Chicago Teachers Union President Jesse Sharkey joined teachers picketing outside Helen Peirce International Studies school, where he said every kindergarten class has at least 30 students. He said there's "pent-up frustration" among union members about conditions in the schools, and the union wants some of those longstanding issues addressed in their next contract.

"As of right now, as of this moment, we have still not seen those promises in writing," Sharkey said. "That's important and frankly, it's important what the words actually are. We don't want a half measure, we want some of these basic conditions completely addressed."

Reactions among parents have been mixed, with some expressing support and others casting doubt on the teacher's true motivations. Parent Samantha Williams, 24, expressed some sympathy with the teachers’ claims but opined that strike had more to do with self-interest.

“I think it’s more about money,” Williams said. “I don’t think they had to go on strike.”


But Jamel Boyd, a 51-year old-chef, shouted her support to teachers as she dropped off her 10-year-old-son and 8-year-old daughter at Smyth Elementary and accepts the teachers' explanation that the strike has less to do with getting the city to spend money on their salaries than it does spending money on improving schools.

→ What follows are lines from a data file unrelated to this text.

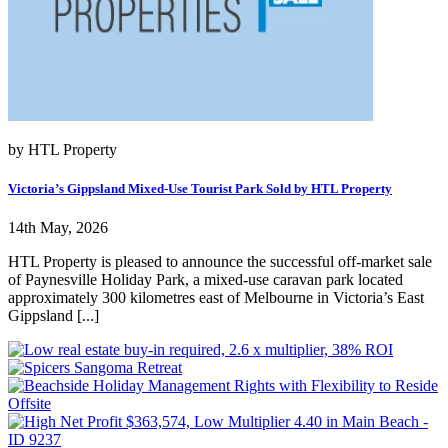
by HTL Property
Victoria’s Gippsland Mixed-Use Tourist Park Sold by HTL Property
14th May, 2026
HTL Property is pleased to announce the successful off-market sale
of Paynesville Holiday Park, a mixed-use caravan park located
approximately 300 kilometres east of Melbourne in Victoria’s East
Gippsland [...]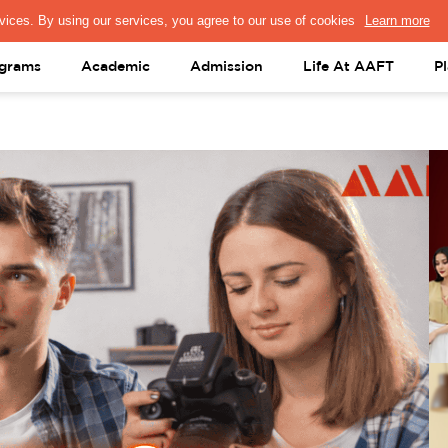
PRESS & MEDIA
FACULTY
ALUMNI
PORTAL LOGIN
help@aaft.c
grams
Academic
Admission
Life At AAFT
P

"Kids are coming with all kinds of problems, anxiety, homelessness and these teachers need help, classroom support," said Boyd. "They need to stop beautifying Lake Shore Drive and do something for these people. Lake Shore Drive is beautiful enough."

Mayor Lori Lightfoot said she was disappointed by the union's decision to strike and voiced frustration about what she sees as the union's lack of urgency to make a deal.

"[W]hat we need is for the union to come back to the table to bargain in good faith, spend the time actually getting a deal done, face to face with us, and not off to the side in a caucus," she said in a statement. "If there is a seriousness of purpose and a willingness on the other side, we could get a deal done today."


District officials said they will keep all buildings open during school hours and staffed by principals and employees who usually work in administrative roles. Breakfast and lunch will be served, but all after-school activities and school buses are suspended.

Sharkey said it was "highly unlikely" a deal on all outstanding issues would be struck Thursday, though she said the district did provide some written language on class sizes that the union was still reviewing.

The Associated Press contributed to this report.